The dissenting opinion also founders on the mistaken belief that any exercise of increased bargaining power short of mon-opsony is procompetitive. But securing a product at a lower cost due to increased bargaining power is not a procompetitive efficiency when doing so “simply transfers income from supplier'to purchaser without any resource savings.” Areeda & Hovenkamp, supra, ¶ 975i, at 106. Plus, as Professors Areeda and Hovenkamp explain in language that speaks directly to Anthem’s proposed merger: “Congress may not have wanted anything to do with an efficiencies defense asserted by a firm that was already large or low cost within the market and to whom the efficiencies would give an even greater advantage over rivals.” Id. ¶ 970c, at 31.

Ultimately, the judicial task here is not to favor cost redistribution or any other economic agenda for its own sake.
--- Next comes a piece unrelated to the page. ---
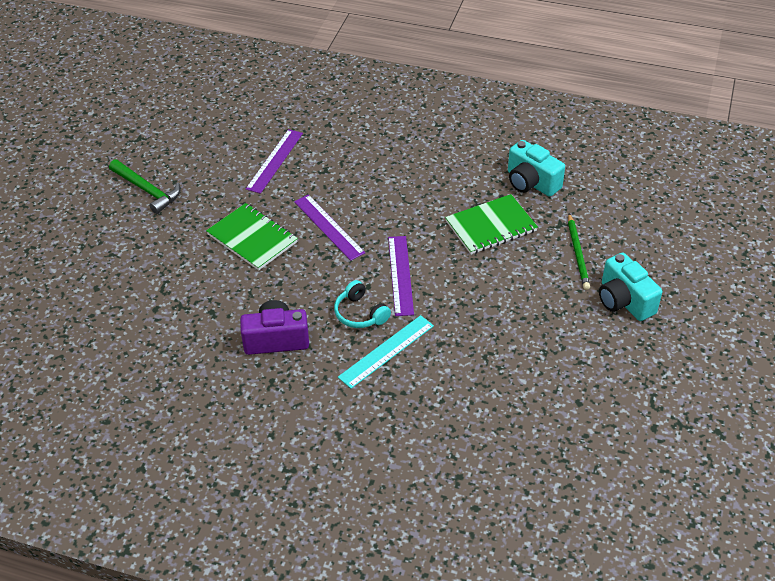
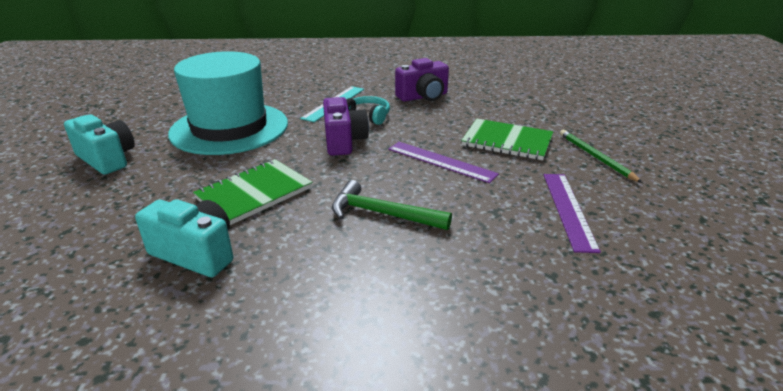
camera: 160 degrees right, 15 degrees down
(147, 190) = (659, 156): green hammer -> green hammer (382, 213)
(400, 275) = (343, 141): purple ruler -> purple camera
(510, 326) = (229, 128): none -> turquoise hat
(578, 253) = (146, 187): green pencil -> green pencil (596, 157)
Congress has decided that any merger that “substantially * * * lessen[s] competition” is forbidden. 15 U.S.C. § 18. Our task is to enforce that legislative judgment. To allow a merger that has already been proven to “substantially * * * lessen competition,” id., to proceed anyhow because of some unverifiable and non-merger-specific amount of price decreases accruing to one segment of the health care market would rewrite rather than enforce the Clayton Act.5

.In addition, the dissenting opinion’s rosy forecast (at 8) that Anthem’s employer-customers would then automatically use those (unproven) savings to raise their employees’ pay is cut out of whole cloth. Not even Anthem offered up that Panglossian prediction.

. Curiously, none of the large employers who, according to Anthem, stand to gain billions of dollars in savings have filed any brief in support of this merger.

. See also Rebel Oil Co. v. Atlantic Richfield Co., 51 F.3d 1421, 1433 (9th Cir. 1995) ("Consumer welfare is maximized when eco*371nomic resources are allocated to their best use, and when consumers are assured competitive price and quality.”) (citing, inter alia, National Gerimedical Hosp. & Gerontology Ctr. v. Blue Cross of Kansas City, 452 U.S. 378, 387-388 & n.13, 101 S.Ct. 2415, 69 L.Ed.2d 89 (1981)).

. See also Knevelbaard Dairies v. Kraft Foods, Inc., 232 F.3d 979, 988 (9th Cir. 2000) ("[T]he central purpose of the antitrust laws, state and federal, is to preserve competition. It is competition — not the collusive fixing of prices at levels either low or high — that these statutes recognize as vital to the public interest.”).

. Thus far the courts of appeals —including United States v. Baker Hughes, 908 F.2d 981 (D.C. Cir. 1990), and all of the cases on which the dissenting opinion relies — have only held that efficiencies may be used as part of an evidentiary burden-shifting scheme to rebut the government’s prima facie showing of an anti-competitive merger. No court of appeals has gone as far as Anthem and held that a reduction in costs standing alone greenlights a substantially anticompetitive merger that would otherwise be barred by the Clayton Act. See Federal Trade Comm’n v. University Health, Inc., 938 F.2d 1206, 1222 n.29 (11th Cir. 1991) ("Of course, once it is determined that a merger would substantially lessen competition, expected economies, however great, will not insulate the merger from a section 7 challenge.”); Areeda & Hovenkamp, supra, ¶ 970f, at 42.